Brief: Transcribe, word for word and with nothing extra, the line containing "- [ ] LLM service integration" and each line that comes after it in the entries.

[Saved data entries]
[Start of Attachment]

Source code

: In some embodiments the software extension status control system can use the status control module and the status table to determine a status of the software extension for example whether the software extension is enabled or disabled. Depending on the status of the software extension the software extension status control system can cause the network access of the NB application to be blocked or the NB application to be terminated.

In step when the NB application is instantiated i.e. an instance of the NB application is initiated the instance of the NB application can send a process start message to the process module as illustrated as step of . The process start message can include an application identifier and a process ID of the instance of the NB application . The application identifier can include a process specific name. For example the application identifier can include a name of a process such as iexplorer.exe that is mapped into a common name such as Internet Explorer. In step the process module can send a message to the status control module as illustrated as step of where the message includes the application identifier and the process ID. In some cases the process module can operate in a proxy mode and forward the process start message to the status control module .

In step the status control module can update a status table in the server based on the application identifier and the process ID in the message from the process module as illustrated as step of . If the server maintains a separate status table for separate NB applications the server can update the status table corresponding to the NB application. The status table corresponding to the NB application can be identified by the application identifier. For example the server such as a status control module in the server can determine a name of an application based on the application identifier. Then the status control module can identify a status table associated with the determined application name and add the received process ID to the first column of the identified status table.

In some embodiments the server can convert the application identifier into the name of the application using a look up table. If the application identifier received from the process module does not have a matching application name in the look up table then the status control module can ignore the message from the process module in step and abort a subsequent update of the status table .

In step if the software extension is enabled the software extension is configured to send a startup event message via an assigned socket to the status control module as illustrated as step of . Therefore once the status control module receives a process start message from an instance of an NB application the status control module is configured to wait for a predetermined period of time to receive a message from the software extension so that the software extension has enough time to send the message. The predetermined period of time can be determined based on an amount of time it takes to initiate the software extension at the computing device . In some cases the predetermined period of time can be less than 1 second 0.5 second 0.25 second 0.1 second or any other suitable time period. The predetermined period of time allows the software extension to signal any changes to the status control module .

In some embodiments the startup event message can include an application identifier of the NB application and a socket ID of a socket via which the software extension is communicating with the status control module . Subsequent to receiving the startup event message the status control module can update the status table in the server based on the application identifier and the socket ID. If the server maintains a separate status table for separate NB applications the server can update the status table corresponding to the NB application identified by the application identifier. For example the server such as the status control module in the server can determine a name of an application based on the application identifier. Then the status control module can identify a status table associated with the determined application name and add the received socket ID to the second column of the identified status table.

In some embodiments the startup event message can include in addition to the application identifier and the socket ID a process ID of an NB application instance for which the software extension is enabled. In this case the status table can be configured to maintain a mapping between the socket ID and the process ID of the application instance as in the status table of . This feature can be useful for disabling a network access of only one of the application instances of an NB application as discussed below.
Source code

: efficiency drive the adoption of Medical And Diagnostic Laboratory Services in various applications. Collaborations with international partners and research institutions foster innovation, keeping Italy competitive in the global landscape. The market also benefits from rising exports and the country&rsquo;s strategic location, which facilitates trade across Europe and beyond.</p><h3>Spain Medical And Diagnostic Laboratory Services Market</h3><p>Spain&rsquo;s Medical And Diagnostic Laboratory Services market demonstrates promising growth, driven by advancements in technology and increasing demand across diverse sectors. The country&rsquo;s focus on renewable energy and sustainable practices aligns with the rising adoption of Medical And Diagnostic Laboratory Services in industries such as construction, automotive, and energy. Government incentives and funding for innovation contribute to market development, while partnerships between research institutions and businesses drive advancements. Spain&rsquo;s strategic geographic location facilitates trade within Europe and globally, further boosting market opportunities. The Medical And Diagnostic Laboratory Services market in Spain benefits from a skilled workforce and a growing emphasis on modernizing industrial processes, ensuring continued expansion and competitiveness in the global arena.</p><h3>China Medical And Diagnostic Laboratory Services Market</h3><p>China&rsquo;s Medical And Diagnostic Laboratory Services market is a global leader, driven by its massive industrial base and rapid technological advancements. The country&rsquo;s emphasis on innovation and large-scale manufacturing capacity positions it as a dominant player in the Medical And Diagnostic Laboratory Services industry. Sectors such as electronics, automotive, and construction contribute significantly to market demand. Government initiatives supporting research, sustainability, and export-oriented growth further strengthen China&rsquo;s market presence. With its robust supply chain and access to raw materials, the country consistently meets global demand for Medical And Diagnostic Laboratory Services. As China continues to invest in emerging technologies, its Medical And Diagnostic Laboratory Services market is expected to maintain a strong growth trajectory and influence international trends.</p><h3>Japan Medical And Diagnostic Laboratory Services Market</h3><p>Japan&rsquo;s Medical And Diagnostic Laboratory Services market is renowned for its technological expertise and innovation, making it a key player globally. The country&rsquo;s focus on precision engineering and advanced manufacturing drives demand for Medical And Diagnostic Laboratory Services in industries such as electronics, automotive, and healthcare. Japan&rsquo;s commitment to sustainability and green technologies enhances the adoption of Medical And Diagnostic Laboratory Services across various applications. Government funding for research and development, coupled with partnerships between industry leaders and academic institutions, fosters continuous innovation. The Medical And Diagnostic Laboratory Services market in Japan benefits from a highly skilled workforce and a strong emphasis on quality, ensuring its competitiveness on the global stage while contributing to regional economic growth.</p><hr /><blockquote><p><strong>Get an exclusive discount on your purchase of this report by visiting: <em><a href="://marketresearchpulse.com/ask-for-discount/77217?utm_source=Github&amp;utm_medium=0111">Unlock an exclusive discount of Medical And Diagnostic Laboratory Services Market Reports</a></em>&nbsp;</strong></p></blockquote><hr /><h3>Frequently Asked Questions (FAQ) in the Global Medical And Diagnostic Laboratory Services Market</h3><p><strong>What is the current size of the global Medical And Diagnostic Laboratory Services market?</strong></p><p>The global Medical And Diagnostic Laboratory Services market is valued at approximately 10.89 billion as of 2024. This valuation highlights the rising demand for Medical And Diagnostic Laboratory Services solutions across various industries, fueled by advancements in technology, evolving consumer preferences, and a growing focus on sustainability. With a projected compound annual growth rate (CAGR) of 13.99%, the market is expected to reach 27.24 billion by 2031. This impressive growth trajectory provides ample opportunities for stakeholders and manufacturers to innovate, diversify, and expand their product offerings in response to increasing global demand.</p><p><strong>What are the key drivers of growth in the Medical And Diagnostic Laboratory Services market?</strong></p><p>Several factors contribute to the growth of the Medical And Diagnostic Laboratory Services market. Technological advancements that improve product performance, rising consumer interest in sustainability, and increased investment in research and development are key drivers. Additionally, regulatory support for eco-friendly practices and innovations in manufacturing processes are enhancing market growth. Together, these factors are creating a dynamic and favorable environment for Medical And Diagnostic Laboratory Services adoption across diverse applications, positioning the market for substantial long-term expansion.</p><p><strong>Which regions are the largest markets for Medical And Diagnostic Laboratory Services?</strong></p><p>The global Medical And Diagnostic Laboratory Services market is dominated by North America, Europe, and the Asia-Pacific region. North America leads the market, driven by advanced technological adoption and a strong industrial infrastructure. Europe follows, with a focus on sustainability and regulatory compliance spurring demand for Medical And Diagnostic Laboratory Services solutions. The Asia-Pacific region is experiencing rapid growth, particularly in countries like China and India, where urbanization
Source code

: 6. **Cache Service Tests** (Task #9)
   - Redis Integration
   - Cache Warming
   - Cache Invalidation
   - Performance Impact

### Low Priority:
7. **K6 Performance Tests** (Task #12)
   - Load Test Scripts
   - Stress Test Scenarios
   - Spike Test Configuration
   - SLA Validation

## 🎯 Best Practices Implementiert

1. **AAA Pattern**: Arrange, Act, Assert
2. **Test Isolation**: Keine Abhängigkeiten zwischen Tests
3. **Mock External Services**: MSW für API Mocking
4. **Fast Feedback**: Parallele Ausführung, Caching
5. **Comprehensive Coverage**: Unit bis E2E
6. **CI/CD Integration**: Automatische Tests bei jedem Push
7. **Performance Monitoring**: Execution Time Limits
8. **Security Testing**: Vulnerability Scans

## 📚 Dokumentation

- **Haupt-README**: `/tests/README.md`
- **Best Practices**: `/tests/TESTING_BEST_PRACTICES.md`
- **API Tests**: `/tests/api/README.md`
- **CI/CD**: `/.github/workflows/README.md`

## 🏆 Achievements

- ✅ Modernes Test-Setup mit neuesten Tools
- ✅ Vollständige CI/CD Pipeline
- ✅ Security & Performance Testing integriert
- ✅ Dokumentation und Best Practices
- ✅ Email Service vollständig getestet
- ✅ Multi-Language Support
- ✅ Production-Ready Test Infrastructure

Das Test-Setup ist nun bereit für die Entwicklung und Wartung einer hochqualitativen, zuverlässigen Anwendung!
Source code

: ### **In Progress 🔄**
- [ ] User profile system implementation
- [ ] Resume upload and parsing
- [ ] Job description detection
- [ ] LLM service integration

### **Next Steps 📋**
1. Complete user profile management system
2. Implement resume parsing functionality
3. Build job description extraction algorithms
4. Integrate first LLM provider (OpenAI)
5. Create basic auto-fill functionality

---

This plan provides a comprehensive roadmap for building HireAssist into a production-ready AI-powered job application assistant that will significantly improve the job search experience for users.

[End of Attachment]

Response to the exercise:
- [ ] LLM service integration

### **Next Steps 📋**
1. Complete user profile management system
2. Implement resume parsing functionality
3. Build job description extraction algorithms
4. Integrate first LLM provider (OpenAI)
5. Create basic auto-fill functionality

---

This plan provides a comprehensive roadmap for building HireAssist into a production-ready AI-powered job application assistant that will significantly improve the job search experience for users.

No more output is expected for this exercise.